#### [Excerpted text]
Segment Open
Monday, May 3, 2010

Simple Backup Restore Trick

I don't usually post these simple tricks, but it came to my attention today and it's very simple and have seen issues when trying to get around it. This one tries to solve the question: How do I restore my production backup to a different schema? It looks obvious, but I haven't seen many people thinking about it.

Most of the time backups using mysqldump will include the following line:

USE `schema`;

This is OK when you're trying to either (re)build a slave or restore a production database. But what about restoring it to a test server in a different schema?

The actual trick


Using vi (or similar) editors to edit the line will most likely result in the editor trying to load the whole backup file into memory, which might cause paging or even crash the server if the backup is big enough (I've seen it happen). Using sed (or similar) might take some time with a big file. The quick and dirty trick I like is:

grep -v "USE \`schema\`" backup.sql | mysql -u user -p new_schema

Adapt the mysql command options to your needs. It's necessary to escape the backticks (`), otherwise the shell might interpret it as your trying to execute schema and use the output as the actual schema name. Also, make sure that new_schema already exists in the server.

This method is quick and dirty and leaves the original backup intact. I hope you find it useful.

12 comments:

  1. Don't you mean "grep -v" here? You want to remove the line matching "USE `schema`", not return only lines matching that.

    ReplyDelete
  2. I think you meant grep -v "USE \`schema\`" backup.sql, not grep "USE \`schema\`" backup.sql

    ReplyDelete
  3. Don't you mean grep -v ? Isn't the intent to exclude the USE line from the input to the restore? Maybe worth also pinning the pattern to the start of the line, just in case....

    ReplyDelete
  4. Surely you mean grep -v ?

    Your method won't work very well in the general case, especially when you have binary data which happens to include the string "USE `schema`", for example, this blog post article.

    A more general solution would be to use "tail" to skip the "USE" line, if there is only one near the top of the file.

    ReplyDelete
  5. Pretty sure you mean `grep -v […]` there.

    ReplyDelete
  6. Did you mean "grep -v USE... " - the -v returning every line apart from the 'USE...' ?

    Without the -v, you would just be returning the USE lines and pass that to mysql - but nothing else.

    ReplyDelete
  7. This makes more sense to me if you meant to say use grep with the -v switch.

    From the man page:
    -v, --invert-match
    Invert the sense of matching, to select non-matching lines.
Segment Closed
#### [Record extracts]
Segment Open
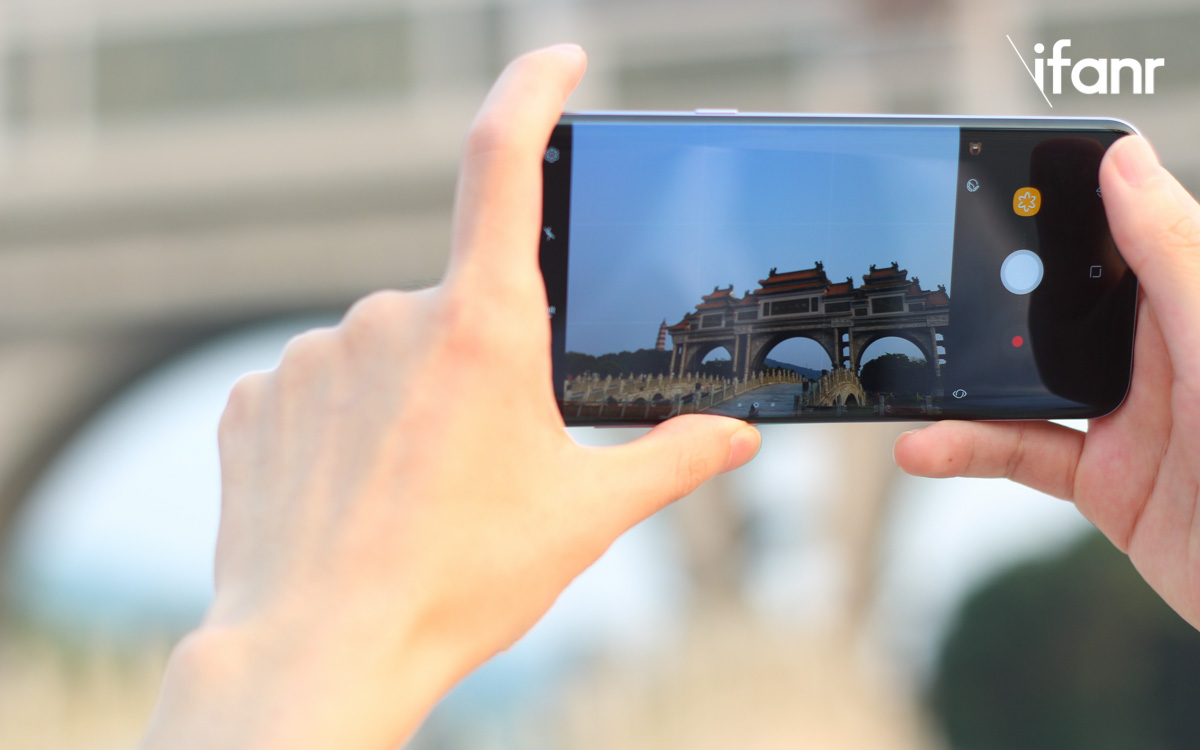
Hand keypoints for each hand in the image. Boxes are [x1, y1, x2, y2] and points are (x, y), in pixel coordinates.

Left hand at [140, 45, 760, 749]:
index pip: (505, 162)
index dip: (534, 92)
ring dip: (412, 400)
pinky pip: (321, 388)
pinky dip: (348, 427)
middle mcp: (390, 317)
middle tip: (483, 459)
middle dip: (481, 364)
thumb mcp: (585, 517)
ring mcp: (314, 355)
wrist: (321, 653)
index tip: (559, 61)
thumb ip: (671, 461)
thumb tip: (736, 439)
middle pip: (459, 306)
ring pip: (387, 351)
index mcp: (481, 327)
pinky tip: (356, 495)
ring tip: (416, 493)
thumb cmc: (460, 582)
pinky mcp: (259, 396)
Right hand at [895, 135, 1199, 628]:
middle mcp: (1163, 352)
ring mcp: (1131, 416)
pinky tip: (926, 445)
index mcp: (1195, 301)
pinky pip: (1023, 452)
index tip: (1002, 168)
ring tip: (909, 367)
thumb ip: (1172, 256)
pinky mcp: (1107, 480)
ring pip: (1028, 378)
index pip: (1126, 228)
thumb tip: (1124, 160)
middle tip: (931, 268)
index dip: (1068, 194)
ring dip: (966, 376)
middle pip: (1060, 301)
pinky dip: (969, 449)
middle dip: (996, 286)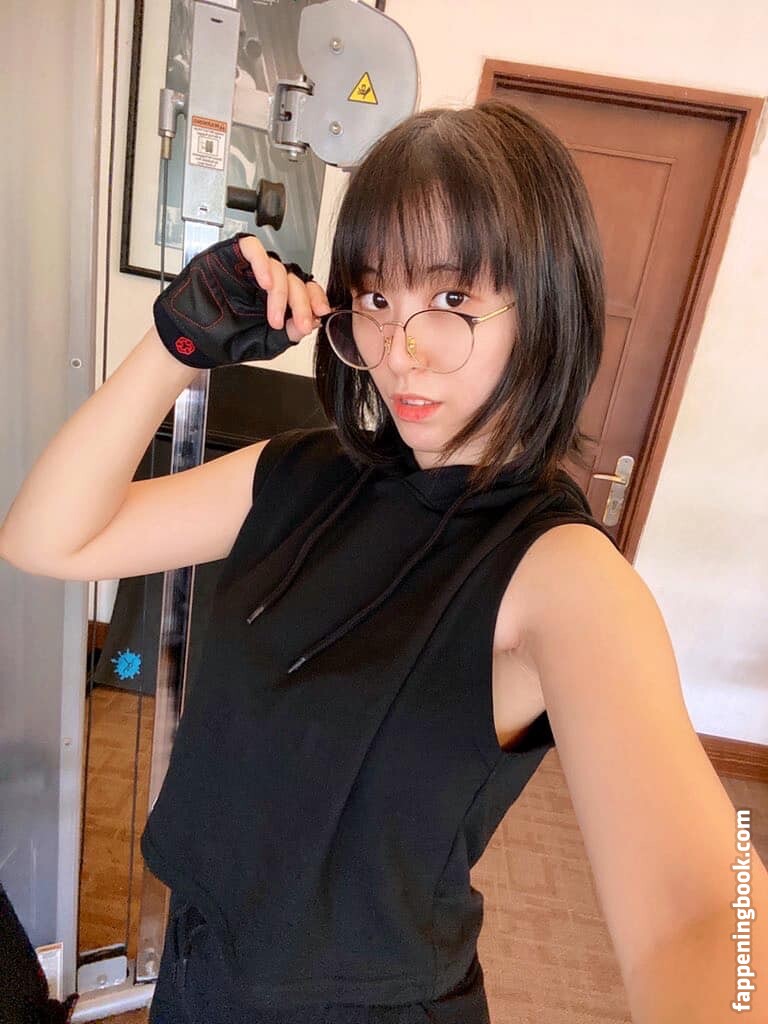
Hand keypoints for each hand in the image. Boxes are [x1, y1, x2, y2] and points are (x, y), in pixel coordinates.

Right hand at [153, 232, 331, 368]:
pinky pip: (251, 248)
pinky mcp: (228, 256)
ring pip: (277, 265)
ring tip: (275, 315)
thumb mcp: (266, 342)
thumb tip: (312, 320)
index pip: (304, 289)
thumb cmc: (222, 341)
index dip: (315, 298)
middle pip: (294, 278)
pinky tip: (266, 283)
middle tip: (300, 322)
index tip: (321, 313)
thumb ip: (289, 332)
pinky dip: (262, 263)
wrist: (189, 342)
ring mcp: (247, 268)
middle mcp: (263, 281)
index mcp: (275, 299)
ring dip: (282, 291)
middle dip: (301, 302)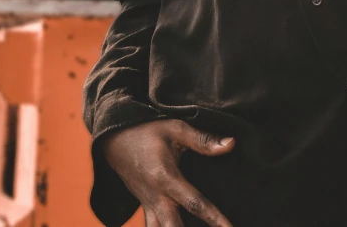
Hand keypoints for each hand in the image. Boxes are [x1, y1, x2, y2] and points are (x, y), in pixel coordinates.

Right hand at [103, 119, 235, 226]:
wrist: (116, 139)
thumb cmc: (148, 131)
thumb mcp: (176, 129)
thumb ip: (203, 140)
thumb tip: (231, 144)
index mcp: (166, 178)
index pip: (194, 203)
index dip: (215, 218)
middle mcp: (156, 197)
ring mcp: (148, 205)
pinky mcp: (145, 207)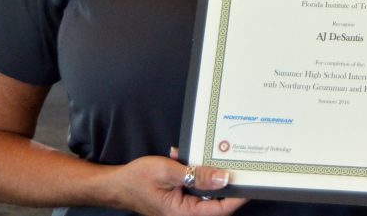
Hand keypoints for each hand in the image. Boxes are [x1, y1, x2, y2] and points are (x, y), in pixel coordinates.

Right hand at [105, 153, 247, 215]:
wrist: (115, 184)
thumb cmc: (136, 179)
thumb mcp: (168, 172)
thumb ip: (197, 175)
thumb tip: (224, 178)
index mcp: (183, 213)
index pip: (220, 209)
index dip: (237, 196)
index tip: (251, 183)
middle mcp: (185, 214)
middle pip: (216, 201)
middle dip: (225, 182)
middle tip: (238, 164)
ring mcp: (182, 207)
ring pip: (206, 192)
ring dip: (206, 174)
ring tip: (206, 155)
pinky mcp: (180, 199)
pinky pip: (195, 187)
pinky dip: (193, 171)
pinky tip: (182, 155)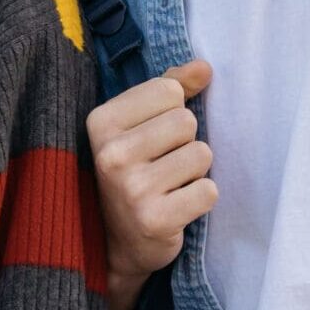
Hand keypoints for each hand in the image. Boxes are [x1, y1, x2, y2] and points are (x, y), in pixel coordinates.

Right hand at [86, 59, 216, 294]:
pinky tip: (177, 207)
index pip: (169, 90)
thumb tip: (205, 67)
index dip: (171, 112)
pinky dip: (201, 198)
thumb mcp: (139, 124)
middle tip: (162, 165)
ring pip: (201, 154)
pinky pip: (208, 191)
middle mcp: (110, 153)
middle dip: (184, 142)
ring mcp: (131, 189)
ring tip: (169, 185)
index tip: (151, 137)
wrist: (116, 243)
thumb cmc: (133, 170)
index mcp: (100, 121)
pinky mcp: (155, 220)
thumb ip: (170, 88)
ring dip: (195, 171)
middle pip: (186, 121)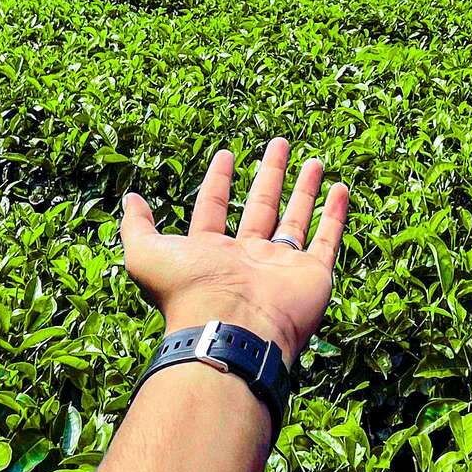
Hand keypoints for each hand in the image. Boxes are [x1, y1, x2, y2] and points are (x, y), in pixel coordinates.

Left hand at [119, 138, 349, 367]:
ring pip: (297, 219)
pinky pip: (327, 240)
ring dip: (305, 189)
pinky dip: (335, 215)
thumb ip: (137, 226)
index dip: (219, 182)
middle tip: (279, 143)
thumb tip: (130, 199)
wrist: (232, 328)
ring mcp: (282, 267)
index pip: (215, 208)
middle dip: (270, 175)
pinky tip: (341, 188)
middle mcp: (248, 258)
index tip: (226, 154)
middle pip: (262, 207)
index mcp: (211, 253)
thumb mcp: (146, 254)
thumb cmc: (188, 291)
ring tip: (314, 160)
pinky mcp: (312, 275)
Segment Closed
#### [Actions to take]
• a. In the backup restore post, what must already exist on the server before the grep command is run?
• b. Carry on the backup restore post, picking up right after its last line.

#### [Answers below]
• a. The new_schema schema must already exist on the server.

• b.
    So using grep -v in your example, the USE `schema` would be removed and all other lines from the backup.sql file would be piped into mysql.

    ReplyDelete
  8. Hi,

    The "USE" statement does not appear by default when the dump contains only one schema (unless you explicitly used --databases d1).
    So, when there's a USE, it's probably because there is more than one database, which leads to the conclusion there will be *another* USE statement - not handled by the script.

    The trick is good. But I do believe sed would be far more powerful here, being able not only to ignore, but also to replace the USE statements to your liking.
    I do not see that sed would perform any worse than grep, when the outcome is ... | mysql -u user

    Issuing the statements in mysql will make any difference between grep & sed (if any) to be insignificant.

    Regards

    ReplyDelete
  9. I think if you dont use -B or --databases option in mysqldump then use `schema`; will not be visible in the dump sql file.

    ReplyDelete
  10. To all who noticed the missing '-v', thank you for reading. I caught the typo once Planet MySQL picked it up and made the correction.

    @Schlomi, correct, it won't work in every circumstance. I prefer to backup single databases, including the CREATE statement to rebuild the schema if needed, for regular backups. When you have more than 1 schema and need consistency among schemas, then you're backup will contain more than 1 USE statement and this method won't work. The difference I noticed with 'sed' is when you have to process a backup file that is 100G or bigger. I'd have to retry it.

    @Saurabh, correct. I was trying an example when you already have the nightly dump. If you're creating a dump for testing, then use the additional options to accommodate to your needs. But keep in mind that a dump can take several hours and create load on the server for the cases this tip was intended.

    Thank you all for reading and comment.

    ReplyDelete
  11. BTW, I agree with Ronald -- he slipped in the ^ at the beginning there....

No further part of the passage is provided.